Selected excerpt start

Once out of the airport we bought quattro biglietti and located the
transfer bus into Naples centre. Once there, however, it wasn’t immediately
clear where the station was. However, as most of the people on the bus were
also aiming to travel to Rome, I decided to see where they headed. Confidently,
they all marched off down the road. We followed – and sure enough, the station
was directly ahead, slightly disguised by building work in the piazza in front
of it. As we walked there, the sky darkened and fat rain drops started to fall.
Successfully navigating the ticket machines, we located the required
binario and boarded the train. What we hadn’t realised – until some other lads
boarded – was that there was an allocated coach and seat number on the ticket.
We were in wrong place, so went for a little wander along the train before
finally settling in for the hour long journey through the Italian countryside ,
the long scar of the X mountains to the side of us.

Selected excerpt end
Provided data start

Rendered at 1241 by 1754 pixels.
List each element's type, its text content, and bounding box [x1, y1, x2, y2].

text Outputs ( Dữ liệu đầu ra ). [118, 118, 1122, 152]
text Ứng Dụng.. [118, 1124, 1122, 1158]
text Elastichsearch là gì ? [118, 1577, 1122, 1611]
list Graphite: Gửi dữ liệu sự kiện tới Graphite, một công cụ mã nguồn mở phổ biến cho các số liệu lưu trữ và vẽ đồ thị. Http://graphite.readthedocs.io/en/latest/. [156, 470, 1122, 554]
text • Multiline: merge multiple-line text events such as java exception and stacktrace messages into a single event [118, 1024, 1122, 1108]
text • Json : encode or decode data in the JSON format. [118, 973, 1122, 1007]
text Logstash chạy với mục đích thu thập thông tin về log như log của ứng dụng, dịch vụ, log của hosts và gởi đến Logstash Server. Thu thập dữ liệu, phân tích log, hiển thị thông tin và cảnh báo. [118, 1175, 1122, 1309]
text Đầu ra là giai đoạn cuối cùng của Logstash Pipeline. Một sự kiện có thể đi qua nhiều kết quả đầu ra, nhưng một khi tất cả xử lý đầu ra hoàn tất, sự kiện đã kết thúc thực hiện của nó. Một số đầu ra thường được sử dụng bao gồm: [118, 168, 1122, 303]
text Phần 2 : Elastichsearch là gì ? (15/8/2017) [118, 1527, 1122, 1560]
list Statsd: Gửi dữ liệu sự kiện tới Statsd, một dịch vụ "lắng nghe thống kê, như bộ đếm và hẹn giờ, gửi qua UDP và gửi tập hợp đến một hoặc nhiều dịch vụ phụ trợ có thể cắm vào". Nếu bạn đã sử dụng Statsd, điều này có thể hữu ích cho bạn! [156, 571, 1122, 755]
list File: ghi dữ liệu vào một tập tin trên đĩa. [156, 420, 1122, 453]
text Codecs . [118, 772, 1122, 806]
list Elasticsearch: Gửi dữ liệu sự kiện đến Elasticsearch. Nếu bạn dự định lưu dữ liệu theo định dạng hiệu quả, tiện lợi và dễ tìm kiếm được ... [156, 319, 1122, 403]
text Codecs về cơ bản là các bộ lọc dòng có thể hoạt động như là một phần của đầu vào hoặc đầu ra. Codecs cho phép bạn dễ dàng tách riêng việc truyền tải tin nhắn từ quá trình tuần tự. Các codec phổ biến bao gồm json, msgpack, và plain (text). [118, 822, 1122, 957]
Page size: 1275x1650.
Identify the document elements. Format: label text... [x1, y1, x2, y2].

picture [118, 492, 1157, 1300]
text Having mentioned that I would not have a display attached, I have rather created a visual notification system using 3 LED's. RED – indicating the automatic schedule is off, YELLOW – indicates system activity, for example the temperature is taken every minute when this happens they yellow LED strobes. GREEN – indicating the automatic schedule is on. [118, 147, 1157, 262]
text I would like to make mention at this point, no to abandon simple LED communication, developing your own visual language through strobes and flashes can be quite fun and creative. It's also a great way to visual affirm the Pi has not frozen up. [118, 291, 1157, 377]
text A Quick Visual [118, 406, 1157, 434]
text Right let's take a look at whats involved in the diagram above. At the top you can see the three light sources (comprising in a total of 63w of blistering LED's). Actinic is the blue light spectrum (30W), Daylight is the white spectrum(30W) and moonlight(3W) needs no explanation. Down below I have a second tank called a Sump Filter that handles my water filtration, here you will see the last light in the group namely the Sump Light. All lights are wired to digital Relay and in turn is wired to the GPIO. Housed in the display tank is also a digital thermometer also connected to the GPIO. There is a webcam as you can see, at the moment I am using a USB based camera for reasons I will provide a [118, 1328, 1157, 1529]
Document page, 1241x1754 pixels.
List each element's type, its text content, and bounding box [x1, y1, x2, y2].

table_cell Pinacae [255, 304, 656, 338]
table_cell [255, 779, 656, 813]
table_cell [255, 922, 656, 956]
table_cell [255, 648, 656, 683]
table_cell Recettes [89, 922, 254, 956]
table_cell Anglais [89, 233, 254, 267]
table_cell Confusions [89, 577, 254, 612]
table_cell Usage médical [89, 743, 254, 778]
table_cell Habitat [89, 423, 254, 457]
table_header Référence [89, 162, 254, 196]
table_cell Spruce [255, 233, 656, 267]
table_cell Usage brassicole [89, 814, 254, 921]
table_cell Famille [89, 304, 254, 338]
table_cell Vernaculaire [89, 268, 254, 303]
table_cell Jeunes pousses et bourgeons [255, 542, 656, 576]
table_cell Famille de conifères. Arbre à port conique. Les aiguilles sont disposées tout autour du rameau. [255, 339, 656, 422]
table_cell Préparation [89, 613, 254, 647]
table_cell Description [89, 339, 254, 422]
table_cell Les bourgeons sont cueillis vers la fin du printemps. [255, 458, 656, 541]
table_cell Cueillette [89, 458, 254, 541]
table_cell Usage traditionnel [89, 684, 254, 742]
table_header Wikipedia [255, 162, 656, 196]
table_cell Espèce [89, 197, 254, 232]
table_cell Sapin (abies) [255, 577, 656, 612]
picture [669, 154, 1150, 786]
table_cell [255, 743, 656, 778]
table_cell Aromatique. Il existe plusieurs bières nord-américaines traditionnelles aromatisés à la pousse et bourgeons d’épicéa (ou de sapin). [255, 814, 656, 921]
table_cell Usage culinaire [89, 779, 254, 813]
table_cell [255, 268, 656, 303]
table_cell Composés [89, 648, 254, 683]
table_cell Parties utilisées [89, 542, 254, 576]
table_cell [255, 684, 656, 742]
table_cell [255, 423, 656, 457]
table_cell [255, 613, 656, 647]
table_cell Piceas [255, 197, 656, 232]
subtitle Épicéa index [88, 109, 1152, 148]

Provided data end

Task set
**A.** In the passage about the trip from the airport to the Naples station, why did the narrator decide to follow the other bus passengers?
**B.** Reproduce the stretch of the listing from the line containing "table_cell Pinacae [255, 304, 656, 338]" through the line containing "table_cell Jeunes pousses", with both of those lines included.

Correct answers
**A.** It wasn't immediately clear where the station was. Most of the people on the bus were also aiming to travel to Rome, so the narrator decided to see where they headed.

**B.**
table_cell Pinacae [255, 304, 656, 338]
table_cell [255, 779, 656, 813]
table_cell [255, 922, 656, 956]
table_cell [255, 648, 656, 683]
table_cell Recettes [89, 922, 254, 956]
table_cell Anglais [89, 233, 254, 267]
table_cell Confusions [89, 577, 254, 612]
table_cell Usage médical [89, 743, 254, 778]
table_cell Habitat [89, 423, 254, 457]
table_header Référence [89, 162, 254, 196]
table_cell Spruce [255, 233, 656, 267]
table_cell Usage brassicole [89, 814, 254, 921]
table_cell Famille [89, 304, 254, 338]
table_cell Vernaculaire [89, 268, 254, 303]
table_cell Jeunes pousses et bourgeons [255, 542, 656, 576]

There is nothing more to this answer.